Another discussion led us to finalizing the above headers for the calculations table. To repeat them here, the final headers are:

  • calculationID: - varchar - mandatory - the PK for this table, a CK of container ID and step ID. Formerly provisional PK (CK)
  • pipelineID: -varchar - mandatory - linked to a single measure (may be used multiple times) is the shorthand for the data transformation pipeline used. Formerly containerID, a data pipeline identifier
  • treatmentID: - varchar - mandatory - an ID for a single calculation/data treatment, a single data treatment identifier. Formerly stepID.
  • name: - varchar - optional - free text human-readable name of a single calculation/data treatment.
  • summary: - varchar - optional - free text human-readable summary of a single calculation/data treatment. This should also explain terms used in the equation field.
  • calcType: - categorical - recommended - explain the purpose/nature of a single calculation/data treatment. Possible inputs are: normalization, standardization, smoothing, and predictiveModelling Formerly purpose.
  • standard: - varchar - mandatoryIf - field where one can categorically record the standard to which something is being standardized (ie. PMMoV, Crassphage, Flow, etc.) or smoothed (ie. bayesian smoothing, central average smoothing, 7-days, time, etc.).
  • order: - integer - recommended - the order a single calculation/data treatment takes within the full container pipeline/workflow.
  • equation: - varchar - recommended - the equation used in the calculation/data treatment.
  • reflink: - varchar - recommended - a reference link to the calculation/data treatment.
  • sourceCode: - varchar - recommended - the source code for the calculation/data treatment, more applicable for algorithms/more complex steps. It is possible to record the full code as text, to record a URL to where code is stored. Likely a different URL than the refLink field.
  • lastEditted: - dateTime - optional - when the row was last updated/changed.
  • notes: - varchar - optional - free text - notes on the row and the the calculation/data treatment.

There was some discussion around the standard field and naming, but it was decided that because value has a rather specific meaning in the measures and methods context in ODM, it would be inconsistent to use it here. Given that that field will mostly (we anticipate) be used for reporting standardization details, we opted to use that name.

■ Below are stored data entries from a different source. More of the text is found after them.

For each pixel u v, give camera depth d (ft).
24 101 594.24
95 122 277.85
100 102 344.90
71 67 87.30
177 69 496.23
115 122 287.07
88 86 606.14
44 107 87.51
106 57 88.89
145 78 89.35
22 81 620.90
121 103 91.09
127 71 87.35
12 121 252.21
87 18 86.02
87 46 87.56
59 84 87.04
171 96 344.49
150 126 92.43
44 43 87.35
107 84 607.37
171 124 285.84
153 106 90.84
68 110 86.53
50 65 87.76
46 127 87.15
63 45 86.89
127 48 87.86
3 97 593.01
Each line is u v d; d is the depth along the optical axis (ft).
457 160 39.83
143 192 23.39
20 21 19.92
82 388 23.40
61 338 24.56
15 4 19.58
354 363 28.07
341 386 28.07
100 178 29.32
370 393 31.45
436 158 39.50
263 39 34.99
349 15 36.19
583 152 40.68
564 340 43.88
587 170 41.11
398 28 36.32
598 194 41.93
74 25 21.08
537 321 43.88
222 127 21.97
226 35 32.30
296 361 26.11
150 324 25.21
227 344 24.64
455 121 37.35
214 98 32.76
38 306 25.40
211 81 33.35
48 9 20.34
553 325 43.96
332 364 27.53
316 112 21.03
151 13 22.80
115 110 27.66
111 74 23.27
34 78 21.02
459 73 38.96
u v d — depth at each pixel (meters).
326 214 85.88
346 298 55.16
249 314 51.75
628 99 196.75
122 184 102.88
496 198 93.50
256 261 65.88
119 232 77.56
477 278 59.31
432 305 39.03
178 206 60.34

Additional ODM infrastructure to be added, beyond this new table and its fields:

  • A category set for the calcType field, with the options of normalization, standardization, smoothing, and predictiveModels.
  • Conditional sets for the standard field, depending on what the input value for calcType is.
  • A new field in the measures table called valTreat or “value treatment”, which specifies what kinds of data treatments or the nature of the measurement value.
  • A category set for the valTreat field, with the options of raw, derived, estimate, and predicted.
  • Adding calculationID as a FK to the measures table.
  • Add more generic units to the ODM so that the unit/aggregation and standardization metadata can begin to be stored separately. ie. pmmov standardized mean → standardized mean + calcType standardized, PMMoV standard

This last bullet factors into discussion about unit and aggregation metadata, and charts a path toward eventually splitting them. Cognizant that this may require some changes to the wide names rules for measures. Calculations as a table may already require some additional attention on this point.